L'economia Usa è in uno stato di "transizione" in cui è ancora necessario un forte sostegno di politica monetaria, ha ribadito ieri la presidente di Fed San Francisco Mary Daly, che pure si è detta incoraggiata dalla traiettoria della ripresa. La Bce non aggiusterà la sua politica in base al rialzo dell'inflazione quest'anno. I policymaker di Bank of Japan hanno parlato delle incertezze legate alla ripresa economica del Paese con la pandemia che frena il settore dei servizi, emerge dal sommario delle opinioni del meeting di aprile.

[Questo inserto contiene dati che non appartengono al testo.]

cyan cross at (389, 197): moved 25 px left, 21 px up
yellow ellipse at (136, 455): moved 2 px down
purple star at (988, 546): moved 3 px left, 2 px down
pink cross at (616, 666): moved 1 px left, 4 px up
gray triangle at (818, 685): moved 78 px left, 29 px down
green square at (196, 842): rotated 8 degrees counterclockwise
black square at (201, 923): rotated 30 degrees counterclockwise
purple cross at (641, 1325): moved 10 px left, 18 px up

Occhi sulla produzione industriale italiana a marzo, con attese per un rialzo dello 0,4% congiunturale, dopo che a febbraio è cresciuta a un ritmo decisamente più lento e sotto le attese a causa delle nuove restrizioni anti-Covid. Dalla Germania arriva l'economic sentiment di maggio, con l'indice Zew visto in miglioramento a 72 dal 70,7 del mese prima. L'indice dei prezzi all'ingrosso tedeschi ad aprile è salito dell'1,1% su mese e del 7,2% tendenziale, da +1,7% e +4,4% di marzo.

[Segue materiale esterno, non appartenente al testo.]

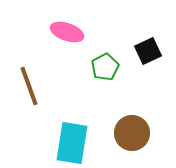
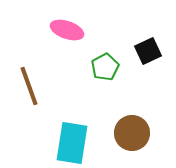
pink ellipse: moved 2 px up
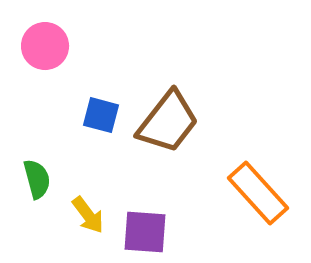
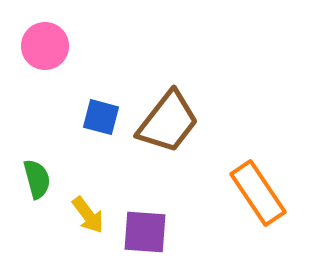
blue square: moved 2 px down
orange rectangle: rotated 8 degrees clockwise
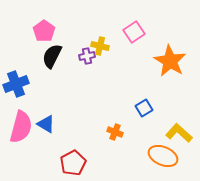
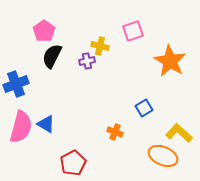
pink square: moved 1 px left, 1 px up; rotated 15 degrees clockwise
purple cross: moved 5 px down
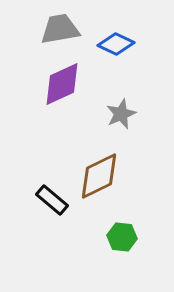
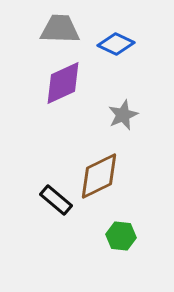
gray trapezoid: rotated 12 degrees clockwise
purple diamond: moved 1 px right, 1 px up
gray star: moved 2 px right, 1 px down
black rectangle: moved 4 px right
green hexagon: moved 1 px left, 1 px up
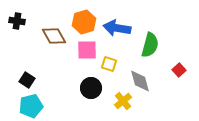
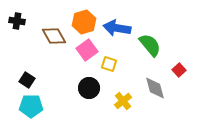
green semicircle: rotated 55 degrees counterclockwise
pink square: rotated 35 degrees counterclockwise
gray diamond: moved 15 px right, 7 px down
black circle: moved 2 px left
cyan pentagon: rotated 15 degrees clockwise
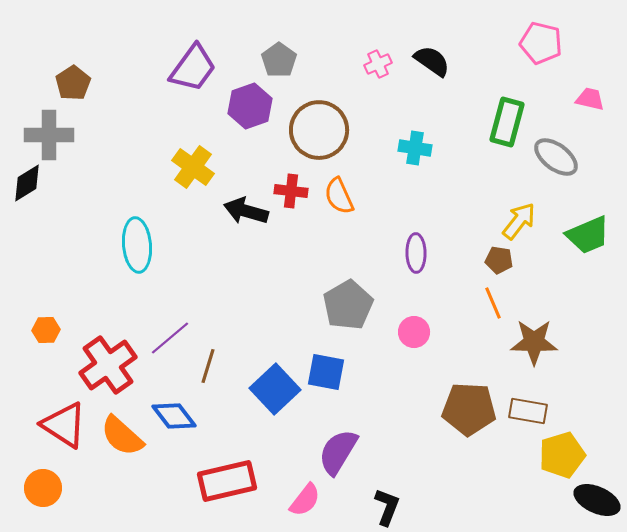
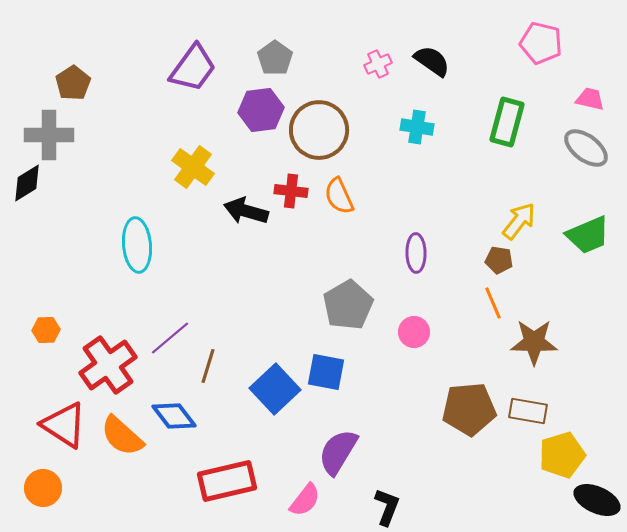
gray pentagon at (279, 60): moved 4 px left, 2 px up
purple hexagon at (250, 106): moved 11 px right, 4 px down; rotated 12 degrees clockwise
cyan cross at (415, 148): moved 2 px right, 21 px up
gray ellipse at (556, 157): moved 30 px right, 9 px up
brown pentagon at (469, 409): rotated 8 degrees counterclockwise
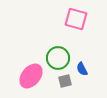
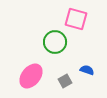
green circle: moved 3 px left, 16 px up
blue semicircle: moved 5 px right, 1 px down; rotated 136 degrees clockwise
gray square: rotated 16 degrees counterclockwise
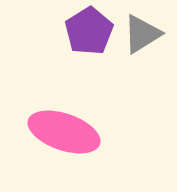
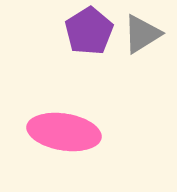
pink ellipse: rotated 10 degrees counterclockwise
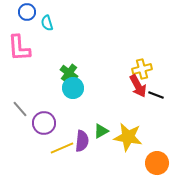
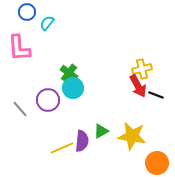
cyan semicircle: rotated 56 degrees clockwise
purple circle: moved 4 px right, 23 px up
yellow star: moved 4 px right, 1 px up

L'inflazione in Cina ad aprile ha registrato una flessione dello 0,3% congiunturale e un rialzo dello 0,9% tendenziale, dati leggermente sotto le attese ma migliori del -0,5% e +0,4% segnati il mese prima. I prezzi alla produzione nello stesso mese sono cresciuti al ritmo più rapido da oltre tre anni, segnando +6,8% su anno - sopra il consensus - da +4,4% di marzo.
Il rally dei prezzi delle commodities alimenta i timori che il rialzo dell'inflazione possa far deragliare il rimbalzo dell' economia americana. Il rialzo dei prezzi dell'energia sta alimentando il dibattito sui mercati riguardante il rischio di pressioni inflazionistiche, in attesa questa settimana dei dati sui prezzi al consumo negli Stati Uniti ad aprile previsti in ulteriore crescita. Numeri che verranno attentamente monitorati dalla Federal Reserve nel tentativo di accertare la velocità della ripresa post pandemia, dopo che il Job Report diffuso venerdì ha ampiamente deluso le attese. Il Segretario del Tesoro Usa, Janet Yellen, ha dichiarato che il report sottolinea il lungo cammino ancora da fare per il recupero dalla pandemia, ribadendo le proprie aspettative di un ritorno alla piena occupazione il prossimo anno. L'inaspettata battuta d'arresto dell'occupazione negli Stati Uniti sposta più in là il momento in cui la Federal Reserve deciderà di ritirare le misure di iper stimolazione dell'economia: per nulla disturbata dall'inaspettata frenata della macchina che produce nuovi posti di lavoro, anzi, rassicurata, Wall Street ha toccato venerdì nuovi massimi storici.
I tassi Usa restano sui minimi mentre salgono leggermente quelli Ue. I consumatori europei sentiranno l'impatto dell'aumento dei prezzi quest'anno, con le aziende intenzionate a recuperare i ricavi e a coprire i costi legati alla pandemia. Ma per ora è un'inflazione che la Bce ritiene di poter tollerare. Nonostante questi timori i rendimenti dei Bond Usa e dei Bund si muovono poco, così come i tassi Irs mentre rientra leggermente il rendimento Btp complice l'agenzia statunitense Moody’s che ha lasciato invariato il proprio giudizio sul rating sovrano italiano a 'Baa3' con outlook stabile.